While the level design is generally good and varied, there were some minor issues I ran into. The hit detection seemed a little spotty at times, such as during the second competition where it was possible to still bail on a perfectly-executed trick because of how some of the walls were designed. There were also times where, in an area where multiple grinds in a row would seem possible, I was not able to pull it off despite being in the right position to do so. On the subject of grinding, one major aspect of a grind is the balance of your skater, which can often be hard to adjust properly due to having to rely on which direction you happen to be leaning in the moment.

Grinding requires a balancing act at times. (Pictured: Tony Hawk)

Though the visuals aren’t anything to write home about by modern standards, they were good for the time and feature enough detail to sell each environment and faithfully capture the likeness of each skater. That said, the draw distance isn’t too great, but the levels are designed such that it usually isn’t too much of a problem. However, this comes to a head in the penultimate stage, Streets (set in San Francisco, CA). While a condensed and faithful recreation of the idea of San Francisco, which I can vouch for having visited the actual city before as a child, the level is very wide open compared to previous levels and suffers greatly from the terrible draw distance, making it more difficult to both navigate and appreciate the effort.

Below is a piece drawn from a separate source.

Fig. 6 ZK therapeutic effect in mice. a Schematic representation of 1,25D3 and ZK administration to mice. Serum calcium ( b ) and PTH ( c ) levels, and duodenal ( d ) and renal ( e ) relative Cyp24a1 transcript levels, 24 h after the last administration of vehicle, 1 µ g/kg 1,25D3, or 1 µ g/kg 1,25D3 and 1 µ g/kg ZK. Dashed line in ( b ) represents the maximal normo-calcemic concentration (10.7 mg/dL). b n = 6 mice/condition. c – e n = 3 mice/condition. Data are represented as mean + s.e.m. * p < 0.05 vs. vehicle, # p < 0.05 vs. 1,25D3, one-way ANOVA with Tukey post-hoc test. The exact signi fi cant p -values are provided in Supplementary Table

The game also features a great soundtrack composed largely of licensed music, each of which plays on a set rotation during each two-minute interval of play. While the soundtrack is generally really great to listen to, my personal least favorite track was “Jerry Was a Race Car Driver” by Primus; while the song itself is okay, it felt like it clashed a little with the rest of the song selection, plus I’m not that much of a Primus fan anyway, so this specific track was one I didn’t really look forward to hearing. Among the rest of the licensed songs, however, two standouts for me were “Superman” by Goldfinger and “New Girl” by Suicide Machines.

Since I played the PS1 version, it's worth noting that the game is compatible with the DualShock controller that came later in the console's lifespan and a year prior to Pro Skater, in addition to the original controller nicknamed the "dog bone". The DualShock adds a greater feeling of immersion to skating, as the controller vibrates for certain actions such as grinding or bailing. At one point while playing, I had the Analog function turn off on its own a few times, during which I discovered that the directional buttons can be used for movement alternatively to the left thumbstick, though using the stick is significantly less awkward and provides greater freedom of movement. Even though you can't, I also found myself instinctively using the right thumbstick in an attempt to move the camera, which would have helped a lot when tying to turn some sharp corners.

After more than 20 years, Tony Hawk’s Pro Skater is still worth a look for those looking to start from the beginning or just see where it all began. While its offerings are bare-bones compared to later entries, there is still enough variety and challenge to the gameplay, as well as a whole host of professional skaters, to keep you going for some time. It may even encourage you to pick up a skateboard somewhere down the line.